El recuerdo que no descansa
Memorias cruzadas (A memória que me contam, 2013) es un film delicado que enlaza el arte audiovisual y la temática de la dictadura para construir una mirada crítica y autorreferencial de los militantes radicalizados frente al golpe de estado de 1968 en Brasil. La directora brasileña Lúcia Murat parte de la vida actual de un grupo amigos que, habiendo participado de un grupo armado cuatro décadas atrás, reflexionan acerca de los errores cometidos y la culpa de haber sobrevivido.
Mientras que el actual gobierno brasilero decide abrir los archivos oficiales de las fuerzas armadas partícipes del golpe de estado perpetrado entre 1968 y 1979, en un hospicio de Río de Janeiro, Ana (Simone Apoladore) reposa semiconsciente en la sala de cuidados intensivos tras sufrir una nueva crisis psiquiátrica, sumado a otros males que padece hace varios años. El estricto régimen de visitas hace que los amigos, únicos preocupados por su salud, se congreguen en la sala de espera a lo largo de -lo que seguro será- su última internación. En su encuentro diario, estos viejos compañeros de la resistencia radicalizada de los años sesenta, no podrán evitar confrontar consigo mismos, adjudicarse responsabilidades, mostrarse arrepentidos, sentirse culpables y recordar con dolor a los muertos, los torturados y los locos -como Ana, quien supo ser una líder carismática.
Lo peculiar del film es que la convaleciente protagonista, Ana, nunca es vista en el tiempo presente de la historia, sino el espectro de su juventud, tal como los otros personajes logran reconstruirla en sus mentes. Entorno al recuerdo de Ana, emergen las disidencias ideológicas entre dos generaciones: la de los padres ex militantes y la de sus hijos. Hay una escena que, aun siendo lateral al relato, resignifica la riqueza de este enfrentamiento generacional de experiencias, intereses y cosmovisiones; en ella, Irene –el personaje que da vida a Lúcia Murat en la ficción- confiesa a su hijo que alguna vez deseó que no fuera homosexual, como si eso lo protegiera de la actitud beligerante de la sociedad. Sin dudas, en este diálogo se expresan las contradicciones internas de quienes, tiempo atrás, han reivindicado los ideales de la liberación identitaria y sexual.

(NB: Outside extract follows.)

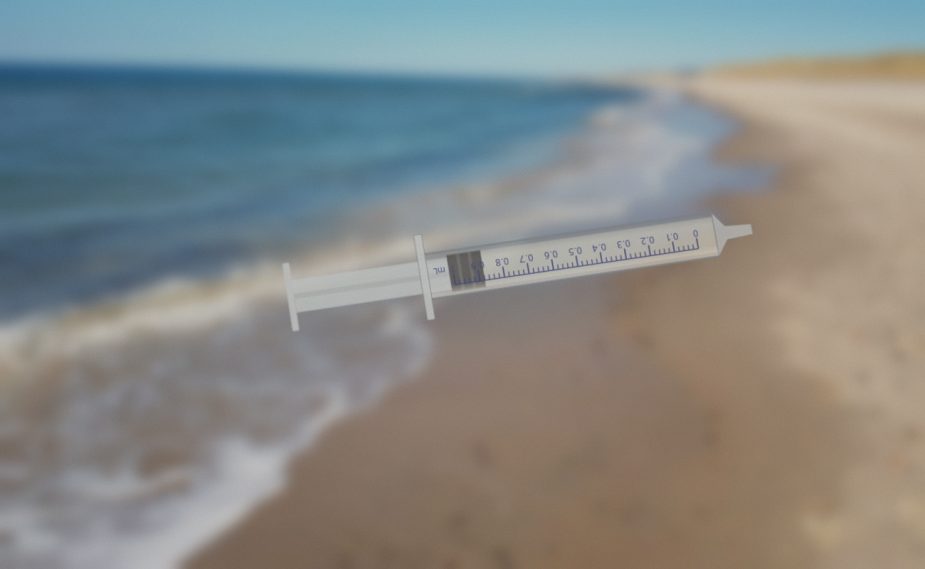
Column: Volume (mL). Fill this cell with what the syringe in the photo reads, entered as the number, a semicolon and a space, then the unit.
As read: 0.88; mL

Cuando el recuerdo fantasmagórico no es la de un muerto, existe una poética más compleja de fondo. La aparición de Ana en la vida sus amigos es la metáfora de la culpa que aun no pudieron resolver ni siquiera pronunciar. En este sentido, la escena inicial del film es una aproximación al trauma inaugural: una joven mujer sumergida en el mar siente que el fondo la arrastra hacia lo profundo, no puede liberarse ni salir a la superficie para recobrar el aire. “La pesadilla vuelve a repetirse.” Ella es Ana, la eterna joven comunista de la historia. ¿Será la retórica visual la que señala lo indecible de la culpa?
Con diez largometrajes en su filmografía, Murat recibió múltiples premios -entre ellos, a mejor película de Iberoamérica en el Festival de Mar del Plata por su film Casi Hermanos (2004)-, lo cual se debe a su interesante propuesta cinematográfica fuertemente influenciada por la temática de la dictadura, de la que también vivió el secuestro y la tortura en carne propia.
Memorias cruzadas vendría a confirmar la regla por la cual la inteligencia de un fenómeno artístico se asocia al grado de autocrítica de quien lo produce. Para ello, se necesita indudablemente mucho tiempo. En su caso, Murat necesito algo más de 20 años para escribir, junto a Tatiana Salem Levy, este guión inspirado en la vida de la militante Silvia Vera Magalhães –la única mujer participe del secuestro de embajador de EE.UU. Charles Burke Elbrick, en 1969- quien, tras recibir duras torturas durante sus tres meses de detención, resultó gravemente afectada en su salud física y mental.